The actual language detection module 602 then directs one of the two audio streams 308, 310 to the appropriate output interface (e.g., to the HDMI interface 312), as depicted by a virtual relay function 314.
In particular, as shown in
Though the present invention has been described in the context of English in a main audio channel and Spanish in a secondary audio channel since these are dominant languages in the United States, the present invention relates equally to any other language in the main audio channel and any other language in the secondary audio channel.
The disclosed embodiments are described with respect to implementation in a cable home device such as a DOSIS gateway device or set-top box. The invention is applicable for use in all countries, although obviously the secondary language will change depending upon the country of use. For any given expected language, the most frequent trigram (MFT) list will have to be generated and stored in a suitable trigram MFT list or database beforehand for use by the language detector module.
Moreover, while the disclosed embodiments are described with respect to operation within a set-top box, the present invention relates equally to operation in the cloud.
Although the embodiments disclosed herein are described with respect to use of AC-3 audio, the invention relates equally to use with any other compressed audio, using any appropriate descriptor. For instance, AAC audio with corresponding AAC descriptor could be used.

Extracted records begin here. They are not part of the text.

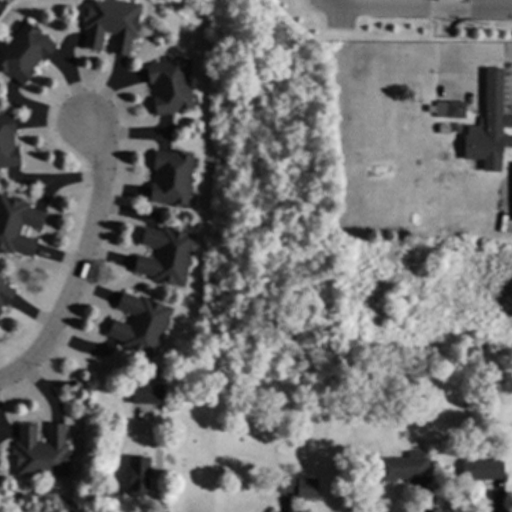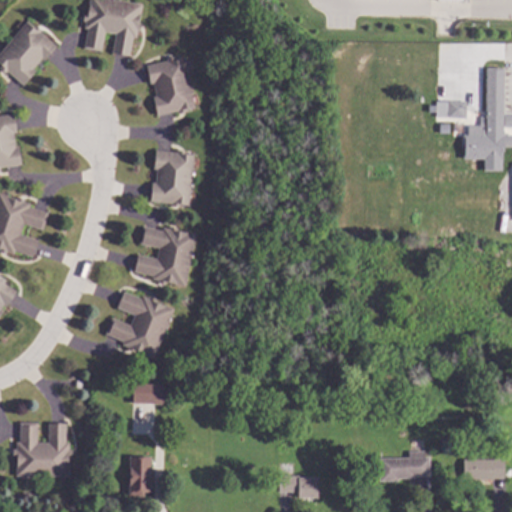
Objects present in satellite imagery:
building: (447, 0)
building: (109, 23)
building: (109, 26)
building: (23, 52)
building: (23, 54)
building: (168, 85)
building: (168, 87)
building: (447, 108)
building: (448, 110)
building: (488, 126)
building: (488, 127)
building: (7, 143)
building: (7, 144)
building: (170, 175)
building: (170, 179)
building: (17, 225)
building: (18, 226)
building: (164, 254)
building: (164, 256)
road: (80, 262)
building: (4, 292)
building: (5, 293)
building: (137, 322)
building: (137, 325)
building: (412, 384)
building: (505, 388)
building: (146, 392)
building: (146, 394)
building: (39, 451)
building: (40, 452)
building: (401, 466)
building: (403, 468)
building: (482, 468)
building: (481, 469)
building: (135, 474)
road: (157, 476)
building: (137, 477)
building: (297, 485)
building: (297, 487)
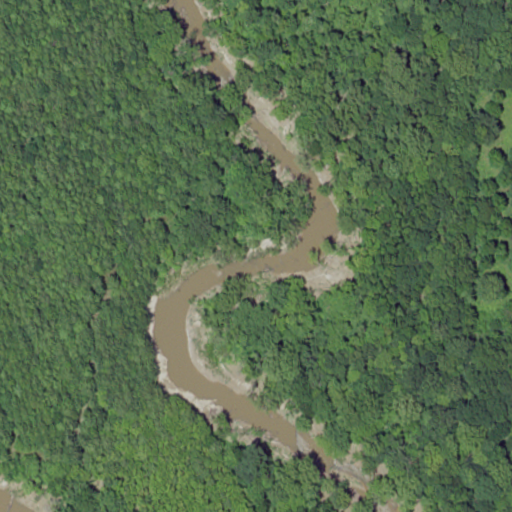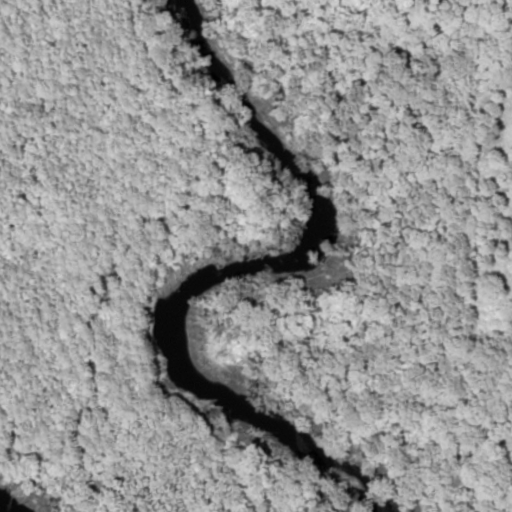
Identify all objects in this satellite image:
river: (216, 261)
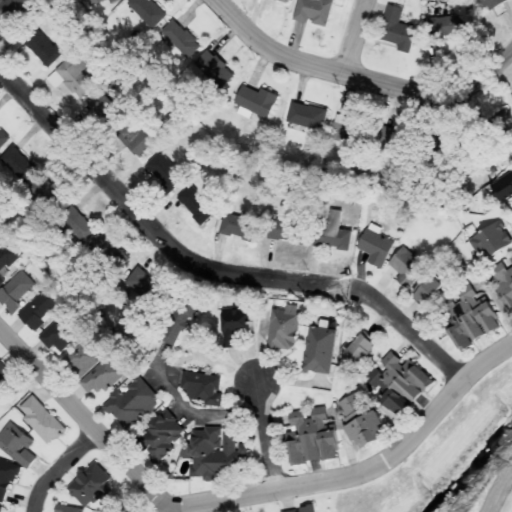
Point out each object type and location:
building: (284, 1)
building: (286, 1)
building: (95, 2)
building: (97, 2)
building: (488, 3)
building: (492, 4)
building: (16, 7)
building: (17, 7)
building: (148, 10)
building: (313, 11)
building: (150, 12)
building: (315, 12)
building: (452, 23)
building: (396, 26)
building: (453, 26)
building: (399, 30)
road: (352, 36)
building: (180, 37)
building: (182, 40)
building: (44, 46)
building: (43, 47)
building: (212, 66)
building: (216, 70)
building: (75, 77)
building: (77, 77)
road: (361, 78)
building: (256, 99)
building: (257, 103)
building: (104, 107)
building: (105, 107)
building: (307, 114)
building: (308, 116)
building: (496, 126)
building: (341, 128)
building: (347, 130)
building: (3, 137)
building: (391, 138)
building: (3, 139)
building: (136, 139)
building: (140, 139)
building: (17, 162)
building: (20, 165)
building: (165, 171)
building: (166, 172)
building: (503, 186)
building: (504, 189)
building: (47, 191)
building: (196, 203)
building: (198, 205)
road: (141, 216)
building: (78, 223)
building: (237, 225)
building: (79, 226)
building: (240, 228)
building: (288, 230)
building: (335, 230)
building: (289, 231)
building: (334, 233)
building: (490, 239)
building: (491, 242)
building: (376, 243)
building: (1, 244)
building: (377, 246)
building: (110, 253)
building: (110, 254)
building: (8, 257)
building: (8, 259)
building: (407, 266)
building: (409, 267)
building: (503, 279)
building: (504, 281)
building: (142, 283)
building: (143, 283)
building: (428, 289)
building: (15, 290)
building: (17, 292)
building: (40, 308)
building: (41, 310)
building: (461, 311)
building: (180, 316)
building: (470, 316)
building: (179, 322)
building: (235, 323)
building: (236, 327)
building: (284, 327)
building: (285, 329)
building: (60, 332)
road: (412, 332)
building: (59, 337)
building: (320, 346)
building: (360, 347)
building: (362, 350)
building: (86, 358)
building: (93, 365)
building: (4, 371)
building: (4, 372)
building: (105, 377)
building: (402, 378)
building: (400, 382)
building: (203, 386)
building: (204, 389)
building: (131, 402)
building: (397, 403)
building: (133, 404)
building: (41, 418)
road: (84, 418)
building: (360, 419)
building: (43, 421)
building: (362, 422)
building: (163, 434)
building: (165, 435)
road: (266, 435)
building: (311, 436)
building: (313, 437)
building: (16, 442)
building: (18, 445)
building: (216, 451)
building: (213, 453)
road: (58, 467)
road: (363, 471)
building: (6, 473)
building: (7, 480)
building: (91, 483)
building: (92, 486)
building: (1, 508)
building: (67, 508)
road: (167, 508)
building: (300, 508)
building: (68, 509)
building: (307, 509)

While the invention has been described with reference to MPEG-2 transport streams to carry audio and video as used in broadcast TV, the same approach to language detection can also be used with other multiplexing approaches such as MP4, which is widely used in over-the-top (OTT) services.
While the invention has been described with reference to the exemplary embodiments thereof, those skilled in the art will be able to make various modifications to the described embodiments of the invention without departing from the true spirit and scope of the invention.